The T-1000 is a fictional character from the Terminator franchise played by American actor Robert Hammond Patrick Jr. Author: Taken from twitter
WASHINGTON, February 2. — An international team of scientists has created a robot that can melt and then solidify again on command to navigate through tight spaces or multitask.
According to expert witnesses, the new tech project is similar to Terminator 2’s terrifying antagonist, the T-1000’s advanced shapeshifting android, made from liquid metal and melted down to solidify again later and wreak all sorts of destruction.
Now scientists of various nationalities gathered at Carnegie Mellon University (based in Pennsylvania, California and Qatar) claim to have created a real version of the T-1000, a robot that can melt and move easily through small spaces. Video of this prototype performing clever stunts is already circulating on social media.
To create this rudimentary T-1000, an international team of scientists placed microscopic pieces of magnetic neodymium, boron and iron in liquid gallium, a metal with a very low melting point. Then, using magnets to make the miniature robot dissolve into a puddle, they guided it through the bars of the cage before it solidified back into its original form on the other side.

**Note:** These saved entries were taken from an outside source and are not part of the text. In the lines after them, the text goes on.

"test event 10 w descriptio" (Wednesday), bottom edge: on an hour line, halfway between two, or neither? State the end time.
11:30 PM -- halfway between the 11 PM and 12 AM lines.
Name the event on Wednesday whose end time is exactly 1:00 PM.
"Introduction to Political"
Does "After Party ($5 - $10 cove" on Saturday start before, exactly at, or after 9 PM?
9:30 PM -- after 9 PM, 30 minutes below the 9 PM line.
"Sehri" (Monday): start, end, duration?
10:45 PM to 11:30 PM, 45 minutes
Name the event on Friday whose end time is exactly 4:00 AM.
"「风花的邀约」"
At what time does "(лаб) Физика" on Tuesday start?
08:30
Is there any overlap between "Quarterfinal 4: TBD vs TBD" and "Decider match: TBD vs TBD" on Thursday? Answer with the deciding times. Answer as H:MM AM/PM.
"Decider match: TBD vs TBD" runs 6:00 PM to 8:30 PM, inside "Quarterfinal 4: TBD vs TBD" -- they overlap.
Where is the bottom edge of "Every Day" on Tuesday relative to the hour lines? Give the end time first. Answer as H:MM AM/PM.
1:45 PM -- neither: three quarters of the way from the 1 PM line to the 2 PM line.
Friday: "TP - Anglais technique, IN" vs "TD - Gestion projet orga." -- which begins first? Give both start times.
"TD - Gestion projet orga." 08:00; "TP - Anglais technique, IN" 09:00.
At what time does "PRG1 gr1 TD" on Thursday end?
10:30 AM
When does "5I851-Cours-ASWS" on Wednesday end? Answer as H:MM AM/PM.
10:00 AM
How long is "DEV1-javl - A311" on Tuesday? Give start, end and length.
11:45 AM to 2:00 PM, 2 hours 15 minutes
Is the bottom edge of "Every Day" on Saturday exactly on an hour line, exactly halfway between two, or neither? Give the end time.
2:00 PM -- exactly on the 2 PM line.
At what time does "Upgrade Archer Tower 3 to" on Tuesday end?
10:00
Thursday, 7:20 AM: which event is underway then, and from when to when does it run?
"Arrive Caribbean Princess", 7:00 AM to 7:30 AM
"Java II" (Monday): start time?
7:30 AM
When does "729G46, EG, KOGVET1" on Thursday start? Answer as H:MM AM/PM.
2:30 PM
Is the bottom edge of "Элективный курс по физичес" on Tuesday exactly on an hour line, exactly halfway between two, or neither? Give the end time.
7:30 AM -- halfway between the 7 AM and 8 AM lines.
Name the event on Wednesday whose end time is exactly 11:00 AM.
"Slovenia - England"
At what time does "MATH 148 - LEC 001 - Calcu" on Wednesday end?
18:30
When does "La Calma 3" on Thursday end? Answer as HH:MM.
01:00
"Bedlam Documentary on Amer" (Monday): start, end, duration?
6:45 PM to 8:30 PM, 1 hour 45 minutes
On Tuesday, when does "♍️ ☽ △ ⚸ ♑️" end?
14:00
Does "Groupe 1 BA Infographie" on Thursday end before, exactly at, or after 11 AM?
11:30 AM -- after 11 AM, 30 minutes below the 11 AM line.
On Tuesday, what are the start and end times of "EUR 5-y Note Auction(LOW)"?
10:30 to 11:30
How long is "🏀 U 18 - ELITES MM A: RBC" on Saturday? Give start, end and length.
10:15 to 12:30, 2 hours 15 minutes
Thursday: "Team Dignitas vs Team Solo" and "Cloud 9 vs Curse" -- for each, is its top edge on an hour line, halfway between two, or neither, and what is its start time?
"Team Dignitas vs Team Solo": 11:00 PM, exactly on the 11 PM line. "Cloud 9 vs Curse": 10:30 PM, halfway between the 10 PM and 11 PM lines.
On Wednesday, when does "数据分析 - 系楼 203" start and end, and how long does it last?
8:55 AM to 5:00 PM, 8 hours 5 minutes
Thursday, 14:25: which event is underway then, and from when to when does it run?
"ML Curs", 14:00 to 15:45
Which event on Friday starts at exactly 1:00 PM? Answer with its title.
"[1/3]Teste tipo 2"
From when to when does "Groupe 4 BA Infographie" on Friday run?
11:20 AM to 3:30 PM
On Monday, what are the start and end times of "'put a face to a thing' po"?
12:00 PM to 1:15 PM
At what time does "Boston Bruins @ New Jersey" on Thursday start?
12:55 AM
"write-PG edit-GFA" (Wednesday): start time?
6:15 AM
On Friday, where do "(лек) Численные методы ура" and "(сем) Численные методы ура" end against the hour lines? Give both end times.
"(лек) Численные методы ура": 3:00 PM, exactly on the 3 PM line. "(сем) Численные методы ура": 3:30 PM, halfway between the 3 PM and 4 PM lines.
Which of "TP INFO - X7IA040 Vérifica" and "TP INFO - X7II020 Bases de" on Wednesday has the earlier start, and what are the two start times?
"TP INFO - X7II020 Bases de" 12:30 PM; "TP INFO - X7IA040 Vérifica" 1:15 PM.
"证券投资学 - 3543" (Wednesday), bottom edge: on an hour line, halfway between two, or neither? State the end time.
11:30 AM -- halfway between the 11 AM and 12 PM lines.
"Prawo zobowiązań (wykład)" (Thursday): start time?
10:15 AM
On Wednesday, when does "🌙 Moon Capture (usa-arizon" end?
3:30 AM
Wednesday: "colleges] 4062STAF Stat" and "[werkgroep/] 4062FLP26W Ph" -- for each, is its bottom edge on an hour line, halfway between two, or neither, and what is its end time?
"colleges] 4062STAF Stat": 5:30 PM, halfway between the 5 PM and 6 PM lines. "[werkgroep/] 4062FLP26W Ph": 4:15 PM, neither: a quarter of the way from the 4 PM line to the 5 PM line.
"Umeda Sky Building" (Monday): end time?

Magnetic particles cause ordinary material to respond to an alternating field, and with the help of induction, we can heat the conglomerate and induce phase transitions, Carmel Majidi, a mechanical engineer at Carnegie Mellon University, explained in a statement released by the academic center.
Majidi explained that the team behind the project was not inspired by a James Cameron film, but by sea cucumbers, sea creatures that can go from hard to soft when the need arises.
In a series of tests, the magnetically controlled miniature robots were able to jump over obstacles, climb walls, and split in half to perform a range of tasks, including soldering chains, administering drugs, and removing foreign objects from a simulated stomach.
Giving these robots the ability to switch between liquid and solid makes them more functional, said Chengfeng Pan, an engineer at the Chinese University of Hong Kong and the project’s principal investigator. The new T-1000 werewolf technology may find wide clinical and scientific applications in the future.